Diseño de pared según el equipo

No usamos una sola receta. Para una prensa hidráulica de 800 kilos armamos triple pared con refuerzos internos; para un motor eléctrico, doble pared con separadores. Cada caja se calcula, no se improvisa.

Pruebas antes de cargar

Cada lote pasa por ensayos de compresión y caída controlada. Si una caja no supera el umbral de resistencia que pediste, no sale de fábrica. Así evitamos sorpresas en el destino.

Menos peso, misma protección

Al reemplazar estructuras de madera por cartón corrugado de alta densidad, el flete pesa menos y se manipula más rápido. El equipo llega protegido y el operario no necesita grúa para mover el embalaje vacío.

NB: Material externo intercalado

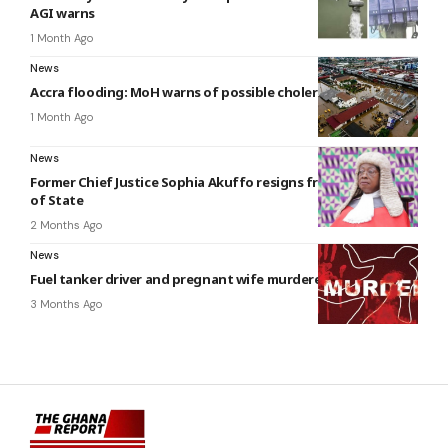
AGI warns
1 Month Ago
News
Accra flooding: MoH warns of possible cholera outbreak
1 Month Ago
News
Former Chief Justice Sophia Akuffo resigns from the Council
of State
2 Months Ago
News
Fuel tanker driver and pregnant wife murdered at Tema
3 Months Ago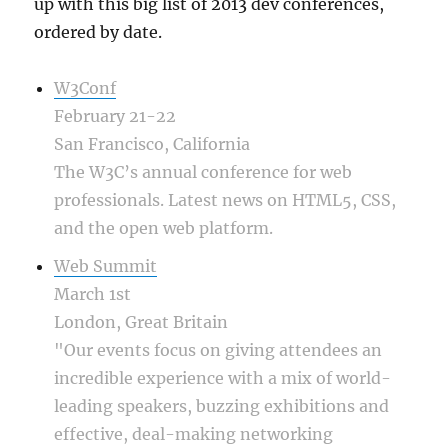
up with this big list of 2013 dev conferences,
ordered by date.
W3Conf
February 21-22
San Francisco, California
The W3C’s annual conference for web
professionals. Latest news on HTML5, CSS,
and the open web platform.
Web Summit
March 1st
London, Great Britain
"Our events focus on giving attendees an
incredible experience with a mix of world-
leading speakers, buzzing exhibitions and
effective, deal-making networking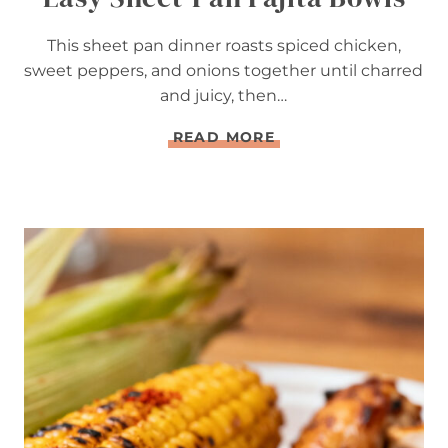
This sheet pan dinner roasts spiced chicken,
sweet peppers, and onions together until charred
and juicy, then…
E
READ MORE
A
S
Y
S
H
E
E
T
-
P
A
N
F
A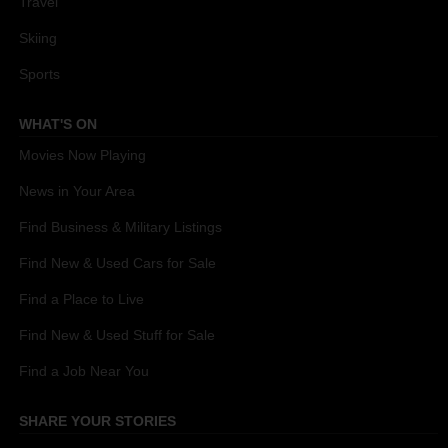
Travel
Skiing
Sports
WHAT'S ON
Movies Now Playing
News in Your Area
Find Business & Military Listings
Find New & Used Cars for Sale
Find a Place to Live
Find New & Used Stuff for Sale
Find a Job Near You
SHARE YOUR STORIES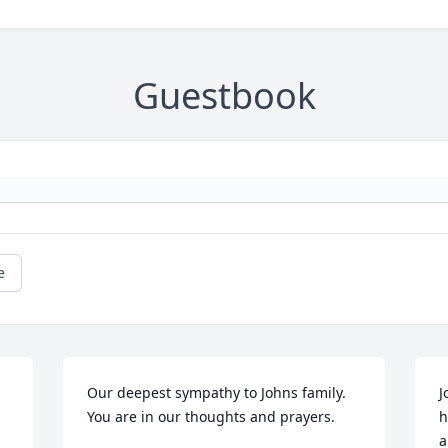
Guestbook
e
Our deepest sympathy to Johns family.  
J
You are in our thoughts and prayers.
h
a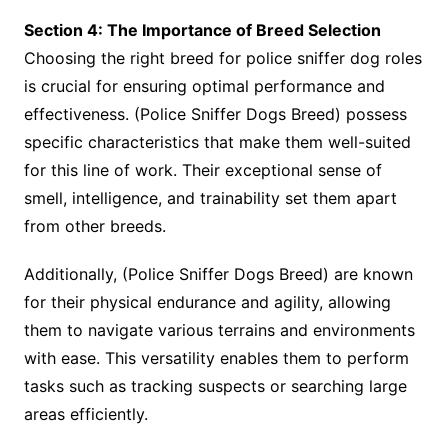
Section 4: The Importance of Breed Selection
Choosing the right breed for police sniffer dog roles
is crucial for ensuring optimal performance and
effectiveness. (Police Sniffer Dogs Breed) possess
specific characteristics that make them well-suited
for this line of work. Their exceptional sense of
smell, intelligence, and trainability set them apart
from other breeds.
Additionally, (Police Sniffer Dogs Breed) are known
for their physical endurance and agility, allowing
them to navigate various terrains and environments
with ease. This versatility enables them to perform
tasks such as tracking suspects or searching large
areas efficiently.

Trato directo con la fábrica

No hay intermediarios entre tu pedido y la línea de producción. Hablás con quien define el gramaje, el tipo de onda y los refuerzos. Si algo cambia a mitad de proyecto, se ajusta en la planta, no en un correo.

Clientes que repiten pedidos

Talleres metalúrgicos, fabricantes de bombas y ensambladoras de maquinaria agrícola vuelven a pedir porque el embalaje llega entero y se arma sin fricciones. La referencia más clara es la recompra.